Saws are also useful for chipping away at surfaces covered with concrete or asphalt, says Brent Bolay, senior product manager for trenchers and attachments at Ditch Witch. "On paved surfaces, they open the trench and discharge the spoil to the side. Typically, the saw chews up the rocks, asphalt or concrete enough for it to be used as backfill when they're done installing the product."

Jay Fischer, equipment manager at MP Nexlevel, manages his fleet of Vermeer trenchers by switching attachments based on ground conditions. Located in Maple Lake, MN, the company focuses on installing product for cable television, telephone, fiber optic and electrical companies.

"We're in Minnesota so we have frost to deal with for several months of the year," he says. That makes trencher arms a necessity in the winter.

But when the ground isn't frozen, vibratory plows can be preferable because there is less restoration involved, making them popular for installing telephone, cable television and electrical power lines. "With a plow, you just cut a slit in the ground," explains Todd Roorda, Vermeer. "There is no open trench that you have to backfill so restoration is far less costly.

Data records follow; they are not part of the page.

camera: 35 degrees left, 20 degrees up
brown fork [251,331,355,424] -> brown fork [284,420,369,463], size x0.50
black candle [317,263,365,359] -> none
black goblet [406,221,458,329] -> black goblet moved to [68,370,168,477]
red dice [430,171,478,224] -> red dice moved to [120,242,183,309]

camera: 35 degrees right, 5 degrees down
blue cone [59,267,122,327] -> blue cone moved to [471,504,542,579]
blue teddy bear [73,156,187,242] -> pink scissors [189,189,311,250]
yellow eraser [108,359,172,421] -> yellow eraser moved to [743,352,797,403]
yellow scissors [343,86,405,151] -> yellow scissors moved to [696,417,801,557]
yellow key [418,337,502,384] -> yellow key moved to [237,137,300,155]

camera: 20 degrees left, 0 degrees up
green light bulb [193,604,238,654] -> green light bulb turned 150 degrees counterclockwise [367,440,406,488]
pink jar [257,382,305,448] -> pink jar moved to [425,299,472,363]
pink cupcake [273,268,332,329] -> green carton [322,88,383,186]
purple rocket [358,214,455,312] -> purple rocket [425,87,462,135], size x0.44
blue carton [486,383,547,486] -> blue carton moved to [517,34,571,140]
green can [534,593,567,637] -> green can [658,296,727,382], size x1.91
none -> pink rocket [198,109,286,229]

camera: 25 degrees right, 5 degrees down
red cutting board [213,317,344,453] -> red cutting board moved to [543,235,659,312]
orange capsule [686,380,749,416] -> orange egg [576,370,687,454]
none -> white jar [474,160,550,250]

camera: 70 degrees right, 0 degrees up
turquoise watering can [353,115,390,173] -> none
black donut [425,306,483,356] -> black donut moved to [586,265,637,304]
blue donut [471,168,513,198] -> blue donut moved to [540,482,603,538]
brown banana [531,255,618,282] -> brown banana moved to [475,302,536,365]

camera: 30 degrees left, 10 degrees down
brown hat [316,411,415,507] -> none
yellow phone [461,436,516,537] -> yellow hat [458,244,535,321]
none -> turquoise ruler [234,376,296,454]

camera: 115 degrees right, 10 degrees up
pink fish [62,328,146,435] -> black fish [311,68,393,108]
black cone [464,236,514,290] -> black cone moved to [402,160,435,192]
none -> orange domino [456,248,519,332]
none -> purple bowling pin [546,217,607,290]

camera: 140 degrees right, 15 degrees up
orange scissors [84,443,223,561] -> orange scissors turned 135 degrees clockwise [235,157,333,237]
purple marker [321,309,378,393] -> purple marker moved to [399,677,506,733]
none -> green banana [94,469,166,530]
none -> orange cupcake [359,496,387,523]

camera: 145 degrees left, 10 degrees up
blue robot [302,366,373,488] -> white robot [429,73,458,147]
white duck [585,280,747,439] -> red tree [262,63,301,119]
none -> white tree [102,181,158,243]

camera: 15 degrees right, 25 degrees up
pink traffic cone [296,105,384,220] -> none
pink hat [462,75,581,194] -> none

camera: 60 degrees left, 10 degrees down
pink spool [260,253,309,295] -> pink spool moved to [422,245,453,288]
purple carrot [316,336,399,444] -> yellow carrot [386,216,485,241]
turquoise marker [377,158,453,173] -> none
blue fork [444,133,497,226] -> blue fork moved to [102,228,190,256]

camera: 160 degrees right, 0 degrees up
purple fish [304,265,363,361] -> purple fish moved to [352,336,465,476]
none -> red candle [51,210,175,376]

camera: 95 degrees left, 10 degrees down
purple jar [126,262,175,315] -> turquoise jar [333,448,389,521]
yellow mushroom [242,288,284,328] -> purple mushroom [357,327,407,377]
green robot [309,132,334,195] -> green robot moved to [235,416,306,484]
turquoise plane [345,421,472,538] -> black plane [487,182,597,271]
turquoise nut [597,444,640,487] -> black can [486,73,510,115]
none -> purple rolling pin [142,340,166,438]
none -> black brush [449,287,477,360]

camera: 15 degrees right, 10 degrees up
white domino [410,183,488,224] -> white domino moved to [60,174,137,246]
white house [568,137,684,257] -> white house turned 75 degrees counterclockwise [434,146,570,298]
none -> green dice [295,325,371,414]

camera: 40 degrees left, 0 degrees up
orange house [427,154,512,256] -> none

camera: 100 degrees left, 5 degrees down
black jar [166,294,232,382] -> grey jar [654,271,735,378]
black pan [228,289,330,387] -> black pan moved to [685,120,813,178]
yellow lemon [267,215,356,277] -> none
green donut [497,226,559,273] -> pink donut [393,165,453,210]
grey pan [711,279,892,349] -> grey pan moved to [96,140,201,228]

Plus, some companies are beginning to require a certain compaction rate to prevent valleys when the ground settles. With a vibratory plow, you don't have to worry about that."

Many of Fischer's trenchers also utilize a backhoe or reel carrier on the front rather than simply a weight kit. "We switch based on the job," he says. Occasionally, he will also switch to a water system for use with the vibratory plow in hard ground. "We inject water into the toe of the plow shank to make it easier to go through the ground."

One tractor, multiple attachments

Changing between attachments has become an easier job, especially if you can do it in a shop.

Astec has designed its trencher tractors with hydraulics that come back to a common manifold at the rear. "There's a series of fittings at the manifold so all you have to do is mount the attachment and plug the hydraulic hoses from the attachment into the manifold," explains Wren. "It's not necessarily quick disconnect, but it provides easy access to hoses and fittings to make it easier for the customer."

"For us, it's just a handful of bolts and some hydraulic hoses," says Fischer. "It only takes a couple of hours.

"Having the ability to change between attachments gives us the ability to utilize one tractor and multiple attachments. There's a cost savings to that," he continues. "Without that ability, a trencher may have sat unused most of the summer until the ground froze. Now we can use the tractor year round and switch back and forth between a trencher and a vibratory plow. And if we find we have a job that needs a different attachment, we can just go and buy that attachment. We don't have to buy another tractor."

Like Fischer, Joe Boxrucker, operations manager at North States Utility in Eagle River, WI, also has to deal with frozen ground. He takes advantage of swapping between a vibratory plow and trencher based on ground conditions, which he says takes two employees half a day to accomplish.

Boxrucker has about 75 Case (Astec) machines, of which about a dozen routinely get a new attachment when the weather turns cold. "Our workload decreases substantially in the winter because the winter construction charge goes into affect to dig through frost. This typically sets in about Thanksgiving and sticks around through the first of May," he notes.

Boxrucker has been routinely changing attachments since the early 1990s. "What made us go to dual-purpose machines is strictly dollars and cents," he says. "The attachment costs about 20% of the unit. It's a way to utilize a piece of equipment 12 months out of the year, rather than have a unit sit for seven to eight months and be used for just a single purpose.

"Mainly, it was a financial consideration for buying an attachment and switching back and forth vs. buying an entire unit for one task," he continues. "And when we upgrade the tractor, we can still use the attachments."